No es en la juventud, al clarear la aurora,
en la que limpio se alza el cielo
o brilla lejos tal como se siente,
sino al atardecer,
agotado ya el don de la baraja,
cuando los sueños son
la única suerte que promete el viaje.
Bajo el techo de agosto,
cuando ansían los cuerpos ebriamente
la piedad del descanso o el calor del bullicio,
reverbera el recuerdo de las veladas cómplices
en las que no salía el sol
y el dulce devaneo hilaba su frescura
desatando el ingenio sin cumplidos ni prisas,
en un rincón cualquiera, con el ánimo
rendido al rumbo errático de la conversación.

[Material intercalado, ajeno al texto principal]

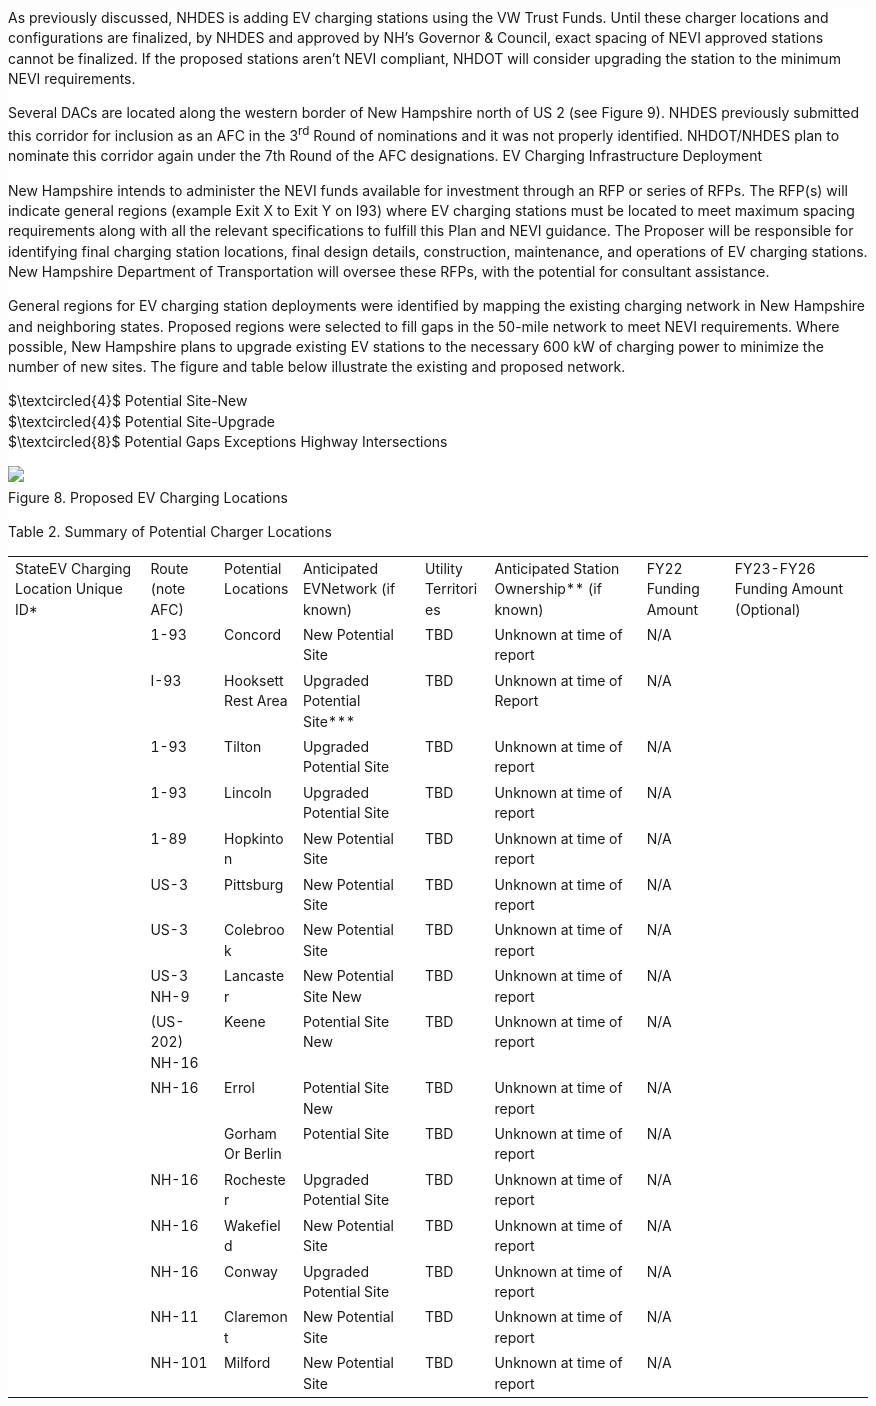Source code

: As previously discussed, NHDES is adding EV charging stations using the VW Trust Funds. Until these charger locations and configurations are finalized, by NHDES and approved by NH’s Governor & Council, exact spacing of NEVI approved stations cannot be finalized. If the proposed stations aren’t NEVI compliant, NHDOT will consider upgrading the station to the minimum NEVI requirements.  

Several DACs are located along the western border of New Hampshire north of US 2 (see Figure 9). NHDES previously submitted this corridor for inclusion as an AFC in the $3^{\mathrm{rd}}$ Round of nominations and it was not properly identified. NHDOT/NHDES plan to nominate this corridor again under the 7th Round of the AFC designations. EV Charging Infrastructure Deployment  

New Hampshire intends to administer the NEVI funds available for investment through an RFP or series of RFPs. The RFP(s) will indicate general regions (example Exit X to Exit Y on I93) where EV charging stations must be located to meet maximum spacing requirements along with all the relevant specifications to fulfill this Plan and NEVI guidance. The Proposer will be responsible for identifying final charging station locations, final design details, construction, maintenance, and operations of EV charging stations. New Hampshire Department of Transportation will oversee these RFPs, with the potential for consultant assistance.  

General regions for EV charging station deployments were identified by mapping the existing charging network in New Hampshire and neighboring states. Proposed regions were selected to fill gaps in the 50-mile network to meet NEVI requirements. Where possible, New Hampshire plans to upgrade existing EV stations to the necessary 600 kW of charging power to minimize the number of new sites. The figure and table below illustrate the existing and proposed network.  

$\textcircled{4}$ Potential Site-New   
$\textcircled{4}$ Potential Site-Upgrade   
$\textcircled{8}$ Potential Gaps Exceptions Highway Intersections  

![](images/52eab0bc71c21351913086bbbeaf4d816c5262b81b856e9d439be5d9825d33d7.jpg)  
Figure 8. Proposed EV Charging Locations  

Table 2. Summary of Potential Charger Locations   


<html><body><table><tr><td>StateEV Charging Location Unique ID*</td><td>Route (note AFC)</td><td>Potential Locations</td><td>Anticipated EVNetwork (if known)</td><td>Utility Territories</td><td>Anticipated Station Ownership** (if known)</td><td>FY22 Funding Amount</td><td>FY23-FY26 Funding Amount (Optional)</td></tr><tr><td></td><td>1-93</td><td>Concord</td><td>New Potential Site</td><td>TBD</td><td>Unknown at time of report</td><td>N/A</td><td></td></tr><tr><td></td><td>I-93</td><td>Hooksett Rest Area</td><td>Upgraded Potential Site***</td><td>TBD</td><td>Unknown at time of Report</td><td>N/A</td><td></td></tr><tr><td></td><td>1-93</td><td>Tilton</td><td>Upgraded Potential Site</td><td>TBD</td><td>Unknown at time of report</td><td>N/A</td><td></td></tr><tr><td></td><td>1-93</td><td>Lincoln</td><td>Upgraded Potential Site</td><td>TBD</td><td>Unknown at time of report</td><td>N/A</td><td></td></tr><tr><td></td><td>1-89</td><td>Hopkinton</td><td>New Potential Site</td><td>TBD</td><td>Unknown at time of report</td><td>N/A</td><td></td></tr><tr><td></td><td>US-3</td><td>Pittsburg</td><td>New Potential Site</td><td>TBD</td><td>Unknown at time of report</td><td>N/A</td><td></td></tr><tr><td></td><td>US-3</td><td>Colebrook</td><td>New Potential Site</td><td>TBD</td><td>Unknown at time of report</td><td>N/A</td><td></td></tr><tr><td></td><td>US-3 NH-9</td><td>Lancaster</td><td>New Potential Site New</td><td>TBD</td><td>Unknown at time of report</td><td>N/A</td><td></td></tr><tr><td></td><td>(US-202) NH-16</td><td>Keene</td><td>Potential Site New</td><td>TBD</td><td>Unknown at time of report</td><td>N/A</td><td></td></tr><tr><td></td><td>NH-16</td><td>Errol</td><td>Potential Site New</td><td>TBD</td><td>Unknown at time of report</td><td>N/A</td><td></td></tr><tr><td></td><td></td><td>Gorham Or Berlin</td><td>Potential Site</td><td>TBD</td><td>Unknown at time of report</td><td>N/A</td><td></td></tr><tr><td></td><td>NH-16</td><td>Rochester</td><td>Upgraded Potential Site</td><td>TBD</td><td>Unknown at time of report</td><td>N/A</td><td></td></tr><tr><td></td><td>NH-16</td><td>Wakefield</td><td>New Potential Site</td><td>TBD</td><td>Unknown at time of report</td><td>N/A</td><td></td></tr><tr><td></td><td>NH-16</td><td>Conway</td><td>Upgraded Potential Site</td><td>TBD</td><td>Unknown at time of report</td><td>N/A</td><td></td></tr><tr><td></td><td>NH-11</td><td>Claremont</td><td>New Potential Site</td><td>TBD</td><td>Unknown at time of report</td><td>N/A</td><td></td></tr><tr><td></td><td>NH-101</td><td>Milford</td><td>New Potential Site</td><td>TBD</td><td>Unknown at time of report</td><td>N/A</td><td></td></tr></table></body></html>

Esas mismas primicias, esos brotes
probar de nuevo en gracia yo quisiera,
aunque pese la torpedad
y el desaliño aceche cabizbajo
- con arrugas no hay brío sino magia -;
probarlos en su flor
de vida libre aún y más intensa,
con la honda conciencia de los años
y la ropa gastada por la espera.
Pues el sabor, canalla para muchos,
de atrevernos a ser lo que no fuimos
por gloria y dignidad de lo que aún somos
en silencio y con más fuerza anhelamos,
no detiene las pérdidas, pero descarga, orea
la mitad andrajosa de uno mismo,
nos devuelve al furor de la partida
para jugar en vilo, igual que Sherezade,
el goce que aún nos queda,
más hermoso si cabe en su declive.
MAXIMILIANO HERNÁNDEZ MARCOS
Maximiliano Hernández Marcos es poeta y profesor de Filosofía en la Universidad de Salamanca: En poesía, uno de sus más destacados libros es La mirada mirífica (2018, ed. Camelot); y en Filosofía: La primera escuela de Salamanca (VV, AA) (2012 Ediciones Universidad de Salamanca).